Preparing user devices for TOTP authentication
You must prepare each user's device for TOTP.
Procedure
- Instruct users to install a QR code application such as IBM® Verify, Google Authenticator, or Duo Mobile on their device.
-
Instruct the user to open the TOTP start page in a desktop web browser and to log in with their
user name and their MFA password. The MFA password is a special password that allows the user to log
in to the IBM MFA server for IBM MFA-specific actions. For example:
https://hostname:6793/AZFTOTP1/genericStart
A page that contains the AuthURL URL and the encoded QR code is displayed. -
Instruct the user to point their device at the generated QR code and scan it with the
application.
The application displays the TOTP code.
- Instruct the user to enter the TOTP code on the web page and click Generic TOTP Enrollment.
-
If an error occurs, the user is prompted to retry enrollment.

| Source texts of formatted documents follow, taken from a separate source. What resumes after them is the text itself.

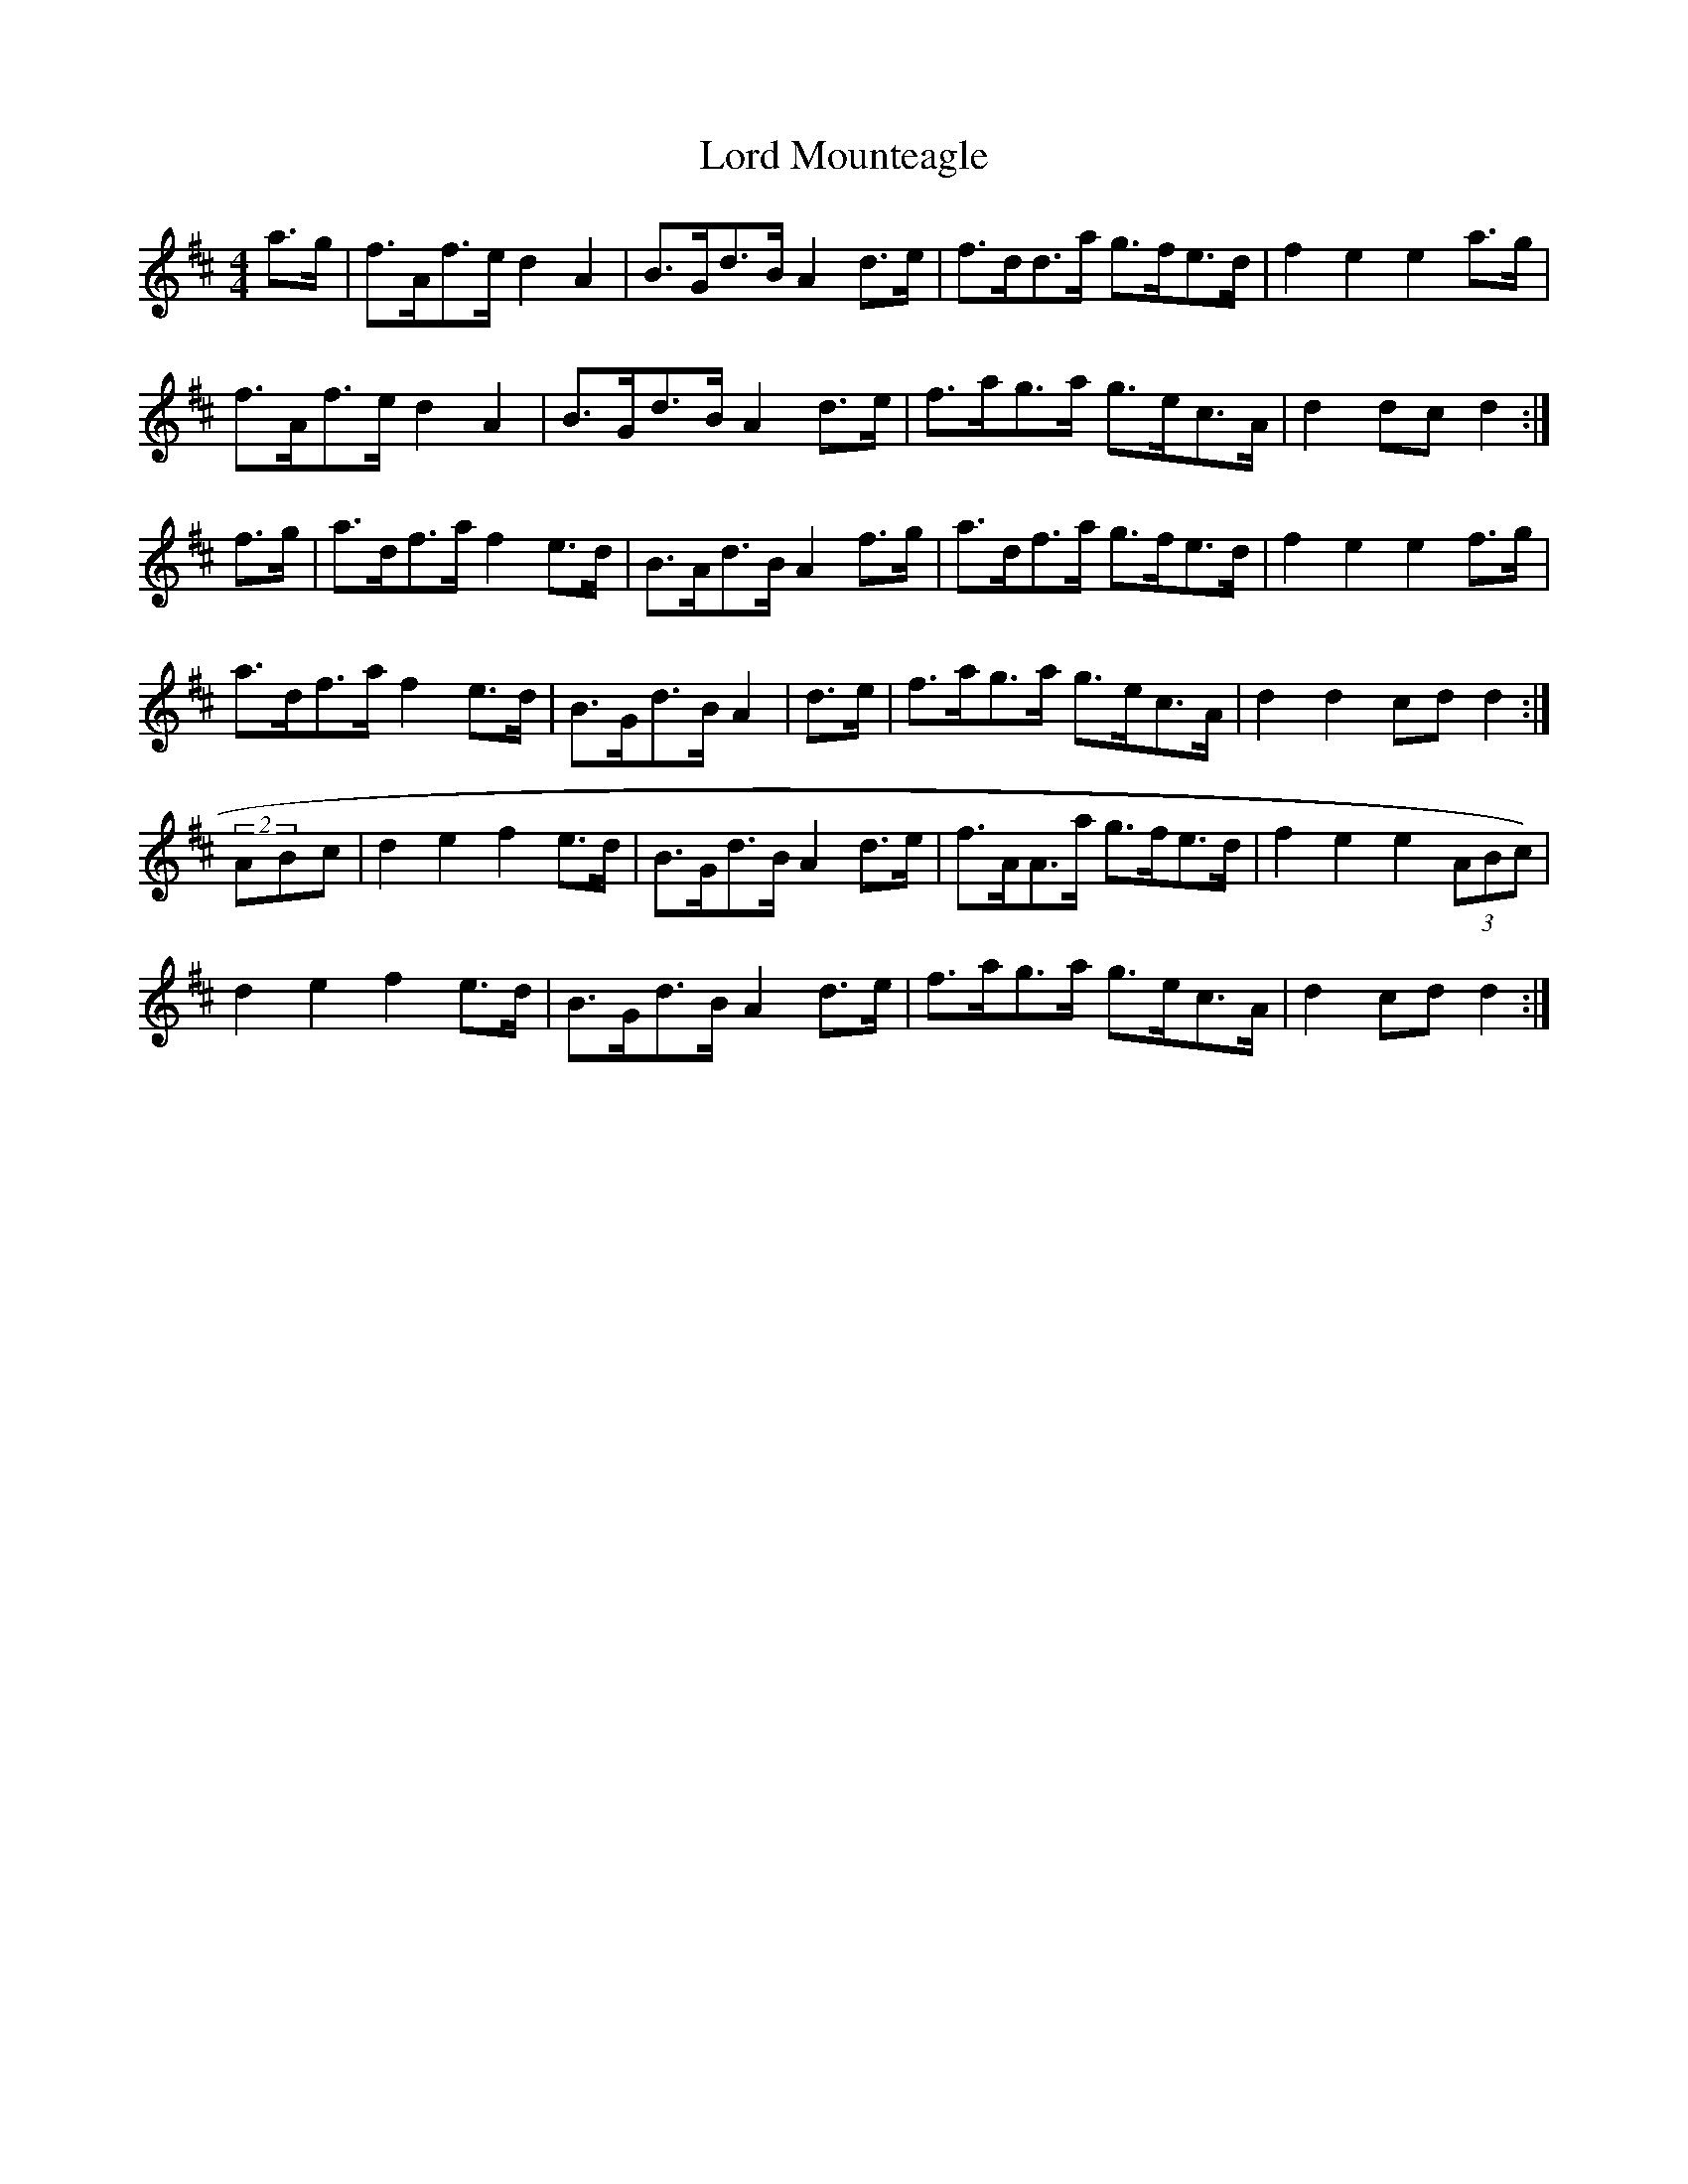X: 24235
T: Lord Mounteagle
R: hornpipe
M: 4/4
K: Dmajor
a>g|f>Af>e d2 A2|B>Gd>B A2d>e|f>dd>a g>fe>d|f2 e2 e2 a>g|
f>Af>e d2 A2|B>Gd>B A2 d>e|f>ag>a g>ec>A|d2 dc d2:|
f>g|a>df>a f2 e>d|B>Ad>B A2f>g|a>df>a g>fe>d|f2 e2 e2f>g|
a>df>a f2 e>d|B>Gd>B A2|d>e|f>ag>a g>ec>A|d2 d2 cd d2:|
(2ABc|d2 e2 f2 e>d|B>Gd>B A2 d>e|f>AA>a g>fe>d|f2 e2 e2 (3ABc)|
d2 e2 f2 e>d|B>Gd>B A2 d>e|f>ag>a g>ec>A|d2 cd d2:|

In this case, for the greatest
compatibility with QR applications, first set the following parameter values:
- Digest Algorithm SHA1
- Token Digits 6
- Token Period Seconds 30
If an error occurs, instruct the user to click Retry enrollment. - If the enrollment is successful, the message "New TOTP token has been confirmed and is ready to use." is displayed. The user must now use this TOTP token code to log in.
-
Inform users to use the IBM MFA Out-of-Band web server login page that you
configured, such as
where port is the server authentication port you configured and policy-name is the policy the user must use. You may want to have the user bookmark this URL.https://server:port/mfa/policy-name
-
When the user visits the IBM MFA Out-of-Band web login page,
user-specific information about the methods required for the user to log in is displayed.